Cette promesse s’est progressivement fissurée. Certes, l’information circule vite, mais elle perd souvent en fiabilité. Rumeurs, désinformation et manipulations prospèrent dans un environnement où l’émotion prime sur la vérification.
Mais le problème ne se limite pas à la qualité de l’information : cachés derrière leur écran, certains se permettent des propos qu’ils ne tiendraient pas face à face ! Grace à l’anonymat, insultes, harcèlement, radicalisation se répandent comme une trainée de poudre : un véritable terrain de défoulement.
Les nouveaux médias ont aussi transformé notre manière d’interagir.
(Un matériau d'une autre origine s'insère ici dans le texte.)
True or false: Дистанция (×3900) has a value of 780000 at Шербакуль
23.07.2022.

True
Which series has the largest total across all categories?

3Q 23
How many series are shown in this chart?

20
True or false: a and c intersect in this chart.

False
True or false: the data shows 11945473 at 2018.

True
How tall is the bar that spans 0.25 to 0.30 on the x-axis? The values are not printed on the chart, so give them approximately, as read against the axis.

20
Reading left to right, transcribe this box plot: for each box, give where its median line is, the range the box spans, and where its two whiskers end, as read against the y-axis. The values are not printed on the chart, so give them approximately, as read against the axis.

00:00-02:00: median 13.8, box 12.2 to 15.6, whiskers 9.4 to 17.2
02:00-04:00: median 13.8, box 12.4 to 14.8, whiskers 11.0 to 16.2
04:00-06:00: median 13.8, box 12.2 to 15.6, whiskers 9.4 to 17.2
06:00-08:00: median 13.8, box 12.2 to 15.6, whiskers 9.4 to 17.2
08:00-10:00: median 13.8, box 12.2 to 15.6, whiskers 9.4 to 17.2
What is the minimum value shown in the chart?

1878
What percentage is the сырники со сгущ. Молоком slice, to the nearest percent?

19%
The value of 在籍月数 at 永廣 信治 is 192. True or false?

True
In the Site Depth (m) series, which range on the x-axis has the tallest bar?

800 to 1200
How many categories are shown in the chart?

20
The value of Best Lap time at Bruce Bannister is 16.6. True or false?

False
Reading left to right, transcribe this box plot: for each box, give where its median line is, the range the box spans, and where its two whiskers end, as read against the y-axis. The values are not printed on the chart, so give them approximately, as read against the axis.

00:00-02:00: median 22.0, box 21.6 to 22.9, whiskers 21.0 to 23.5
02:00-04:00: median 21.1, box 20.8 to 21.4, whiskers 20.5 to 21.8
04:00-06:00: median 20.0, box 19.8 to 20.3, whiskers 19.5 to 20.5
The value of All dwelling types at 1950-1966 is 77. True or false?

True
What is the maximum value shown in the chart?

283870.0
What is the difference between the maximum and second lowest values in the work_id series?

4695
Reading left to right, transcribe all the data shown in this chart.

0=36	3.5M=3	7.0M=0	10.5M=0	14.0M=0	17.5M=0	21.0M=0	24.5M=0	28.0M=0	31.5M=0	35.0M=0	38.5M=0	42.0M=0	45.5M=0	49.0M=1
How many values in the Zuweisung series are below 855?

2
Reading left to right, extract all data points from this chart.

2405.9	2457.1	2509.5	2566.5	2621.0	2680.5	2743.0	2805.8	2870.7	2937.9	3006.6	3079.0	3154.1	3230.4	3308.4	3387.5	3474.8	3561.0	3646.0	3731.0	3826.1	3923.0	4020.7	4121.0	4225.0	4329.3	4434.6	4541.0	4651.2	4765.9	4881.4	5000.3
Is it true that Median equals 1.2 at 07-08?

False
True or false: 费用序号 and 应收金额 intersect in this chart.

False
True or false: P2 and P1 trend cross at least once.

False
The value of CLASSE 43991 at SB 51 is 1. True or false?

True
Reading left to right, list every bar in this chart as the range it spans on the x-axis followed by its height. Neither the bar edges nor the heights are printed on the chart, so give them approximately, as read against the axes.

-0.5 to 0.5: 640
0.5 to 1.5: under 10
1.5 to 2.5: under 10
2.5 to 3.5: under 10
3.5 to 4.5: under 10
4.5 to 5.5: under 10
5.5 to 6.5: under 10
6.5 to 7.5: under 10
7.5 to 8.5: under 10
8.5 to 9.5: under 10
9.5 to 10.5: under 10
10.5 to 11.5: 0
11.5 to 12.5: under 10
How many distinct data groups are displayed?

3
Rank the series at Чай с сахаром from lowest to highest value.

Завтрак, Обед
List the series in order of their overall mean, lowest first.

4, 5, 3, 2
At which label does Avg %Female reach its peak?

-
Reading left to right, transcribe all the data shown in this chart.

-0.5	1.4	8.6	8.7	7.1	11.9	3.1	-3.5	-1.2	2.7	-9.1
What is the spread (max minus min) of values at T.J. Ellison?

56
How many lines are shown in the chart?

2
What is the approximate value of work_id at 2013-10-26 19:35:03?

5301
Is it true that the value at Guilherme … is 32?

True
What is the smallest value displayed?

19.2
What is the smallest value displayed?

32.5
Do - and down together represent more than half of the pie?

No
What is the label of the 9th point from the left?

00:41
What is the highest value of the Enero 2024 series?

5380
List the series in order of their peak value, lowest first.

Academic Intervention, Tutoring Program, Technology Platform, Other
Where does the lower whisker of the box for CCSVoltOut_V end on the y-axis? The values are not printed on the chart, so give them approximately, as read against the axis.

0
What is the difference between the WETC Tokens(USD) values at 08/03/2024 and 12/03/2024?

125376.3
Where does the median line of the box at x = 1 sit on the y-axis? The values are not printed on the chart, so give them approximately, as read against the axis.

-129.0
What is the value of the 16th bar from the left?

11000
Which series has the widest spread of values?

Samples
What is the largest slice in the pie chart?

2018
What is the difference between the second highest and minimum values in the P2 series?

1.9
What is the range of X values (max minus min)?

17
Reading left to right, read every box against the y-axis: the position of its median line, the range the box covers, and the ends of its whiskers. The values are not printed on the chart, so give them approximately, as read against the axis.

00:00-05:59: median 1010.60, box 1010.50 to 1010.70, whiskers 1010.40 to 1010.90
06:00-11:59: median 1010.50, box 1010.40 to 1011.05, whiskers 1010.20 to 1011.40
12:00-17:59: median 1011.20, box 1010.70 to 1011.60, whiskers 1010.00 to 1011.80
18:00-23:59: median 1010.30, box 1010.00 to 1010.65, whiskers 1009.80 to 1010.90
L’invisibilité encourage les excès. Ce n’est plus seulement un espace d’expression, mais parfois un terrain de défoulement.
Le véritable paradoxe est là : ces outils, censés nous rapprocher, révèlent et amplifient nos divisions. Ils exposent nos peurs, nos colères, et parfois nos instincts les plus sombres. Ce ne sont pas seulement les médias qui changent — c’est notre rapport aux autres, et peut-être à nous-mêmes.
Faut-il alors condamner les nouveaux médias ? Ce serait trop simple. Ils ne créent pas le chaos ex nihilo ; ils le rendent visible, et parfois le nourrissent. La responsabilité est donc partagée : entre les plateformes, les régulations encore insuffisantes, et nous, utilisateurs.
Car au fond, les nouveaux médias ne font peut-être qu’une chose : nous tendre un miroir. Et ce que nous y voyons n’est pas toujours flatteur.
Que faire donc ? À nous adultes, parents, enseignants, catéchètes de prendre nos responsabilités en provocant l’échange, le débat en confiance avec les jeunes, afin de les aider à grandir, à réfléchir et à construire leur propre jugement.